What you have to do: Reproduce the listing below word for word and line for line, leaving out the pictures.

Collected data entries

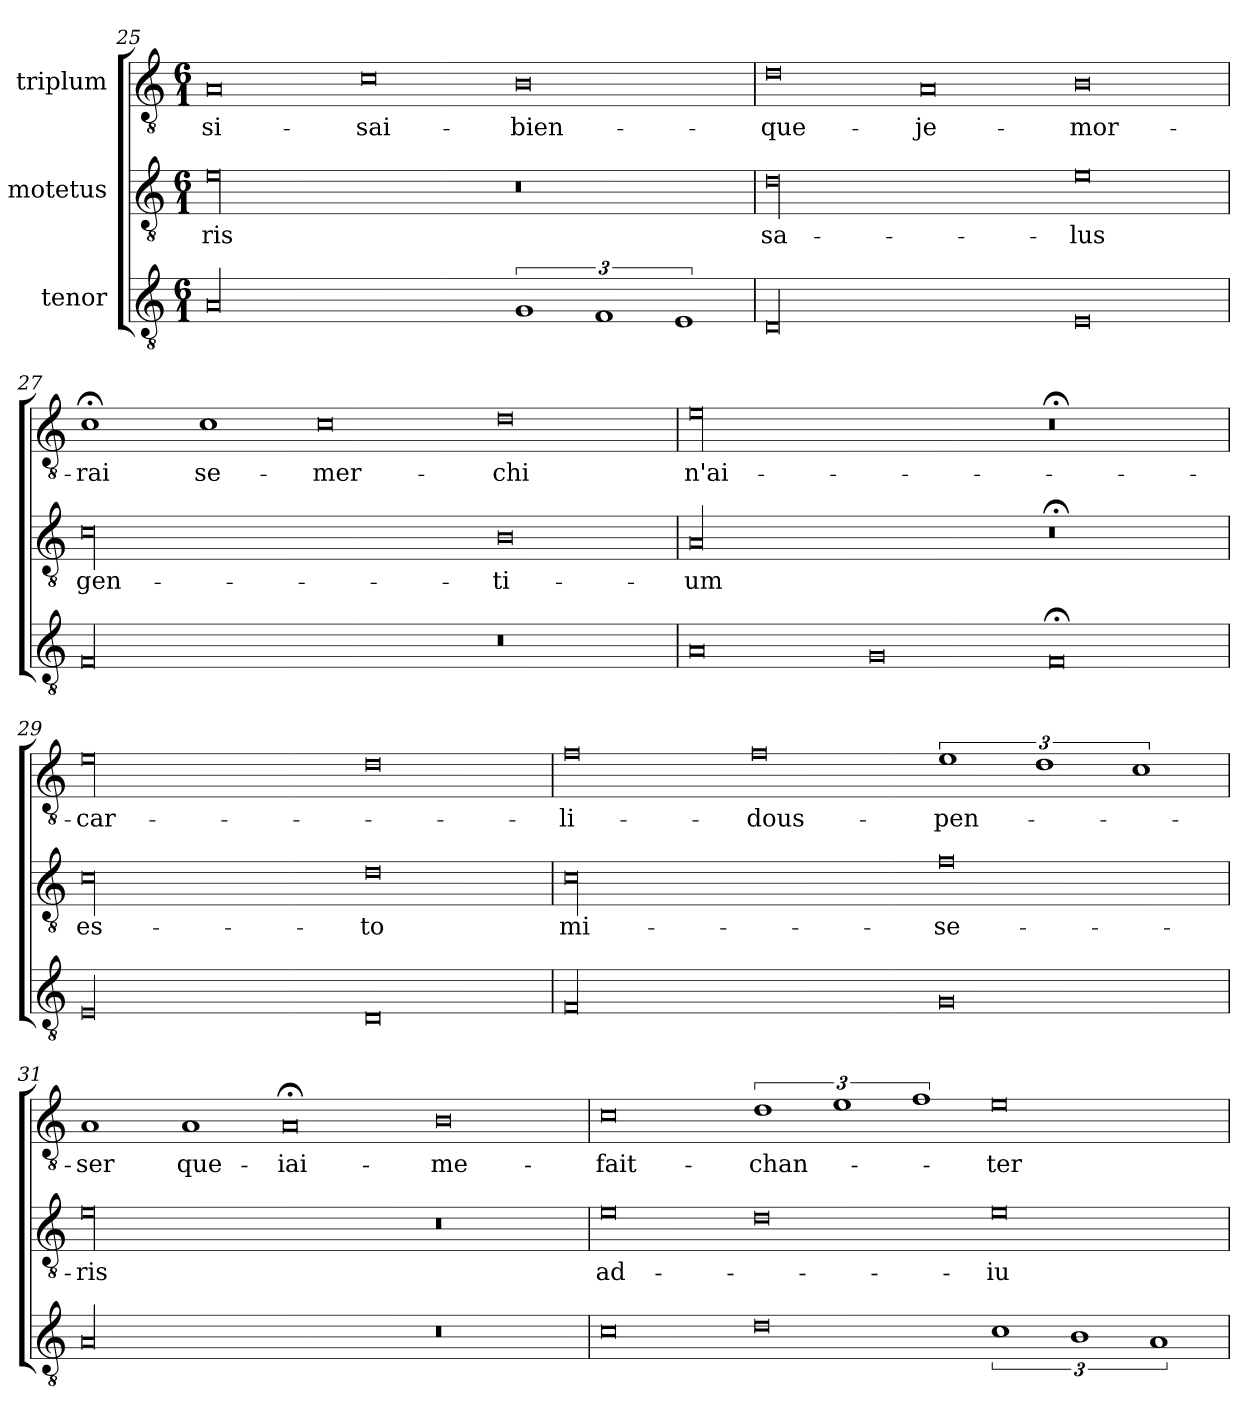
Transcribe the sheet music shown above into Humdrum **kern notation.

**kern	**kern	**text	**kern	**text
*part3	*part2	*part2	*part1	*part1
*staff3	*staff2	*staff2	*staff1	*staff1
*I"tenor	*I"motetus	*	*I"triplum	*
*clefGv2	*clefGv2	*	*clefGv2	*
*k[]	*k[]	*	*k[]	*
*C:	*C:	*	*C:	*
*M6/1	*M6/1	*	*M6/1	*
=25	=25	=25	=25	=25
00A/	00e\	-ris	0A/	si-
.	.	.	0c\	sai-
3%2G/	0r	.	0B\	bien-
3%2F/	.	.	.	.
3%2E/	.	.	.	.
=26	=26	=26	=26	=26
00D/	00d\	sa-	0d\	que-
.	.	.	0A/	je-
0E/	0e\	-lus	0B\	mor-
!!LO:PB:g=z
=27	=27	=27	=27	=27
00F/	00c\	gen-	1c;<\	-rai
.	.	.	1c\	se-
.	.	.	0c\	mer-
0r	0B\	-ti-	0d\	-chi
=28	=28	=28	=28	=28
0A/	00A/	-um	00e\	n'ai-
0G/	.	.	.	.
0F;</	0r;<	.	0r;<	.
=29	=29	=29	=29	=29
00E/	00c\	es-	00e\	car-
0D/	0d\	-to	0d\	.
=30	=30	=30	=30	=30
00F/	00c\	mi-	0f\	li-
.	.	.	0f\	dous-
0G/	0f\	-se-	3%2e\	pen-
.	.	.	3%2d\	.
.	.	.	3%2c\	.
=31	=31	=31	=31	=31
00A/	00e\	-ris	1A/	-ser
.	.	.	1A/	que-
.	.	.	0A;</	iai-
0r	0r	.	0B\	me-
=32	=32	=32	=32	=32
0c\	0e\	ad-	0c\	fait-
0d\	0d\	.	3%2d\	chan-
.	.	.	3%2e\	.
.	.	.	3%2f\	.
3%2c\	0e\	-iu-	0e\	-ter
3%2B\	.	.	.	.
3%2A/	.	.	.	.
=	=	=	=	=
*-	*-	*-	*-	*-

Task output:
Transcribe the sheet music shown above into Humdrum **kern notation.

**kern	**kern	**text	**kern	**text
*part3	*part2	*part2	*part1	*part1
*staff3	*staff2	*staff2	*staff1	*staff1
*I"tenor	*I"motetus	*	*I"triplum	*
*clefGv2	*clefGv2	*	*clefGv2	*
*k[]	*k[]	*	*k[]	*
*C:	*C:	*	*C:	*
*M6/1	*M6/1	*	*M6/1	*
=25	=25	=25	=25	=25
00A/	00e\	-ris	0A/	si-
.	.	.	0c\	sai-
3%2G/	0r	.	0B\	bien-
3%2F/	.	.	.	.
3%2E/	.	.	.	.
=26	=26	=26	=26	=26
00D/	00d\	sa-	0d\	que-
.	.	.	0A/	je-
0E/	0e\	-lus	0B\	mor-
!!LO:PB:g=z
=27	=27	=27	=27	=27
00F/	00c\	gen-	1c;<\	-rai
.	.	.	1c\	se-
.	.	.	0c\	mer-
0r	0B\	-ti-	0d\	-chi
=28	=28	=28	=28	=28
0A/	00A/	-um	00e\	n'ai-
0G/	.	.	.	.
0F;</	0r;<	.	0r;<	.
=29	=29	=29	=29	=29
00E/	00c\	es-	00e\	car-
0D/	0d\	-to	0d\	.
=30	=30	=30	=30	=30
00F/	00c\	mi-	0f\	li-
.	.	.	0f\	dous-
0G/	0f\	-se-	3%2e\	pen-
.	.	.	3%2d\	.
.	.	.	3%2c\	.
=31	=31	=31	=31	=31
00A/	00e\	-ris	1A/	-ser
.	.	.	1A/	que-
.	.	.	0A;</	iai-
0r	0r	.	0B\	me-
=32	=32	=32	=32	=32
0c\	0e\	ad-	0c\	fait-
0d\	0d\	.	3%2d\	chan-
.	.	.	3%2e\	.
.	.	.	3%2f\	.
3%2c\	0e\	-iu-	0e\	-ter
3%2B\	.	.	.	.
3%2A/	.	.	.	.
=	=	=	=	=
*-	*-	*-	*-	*-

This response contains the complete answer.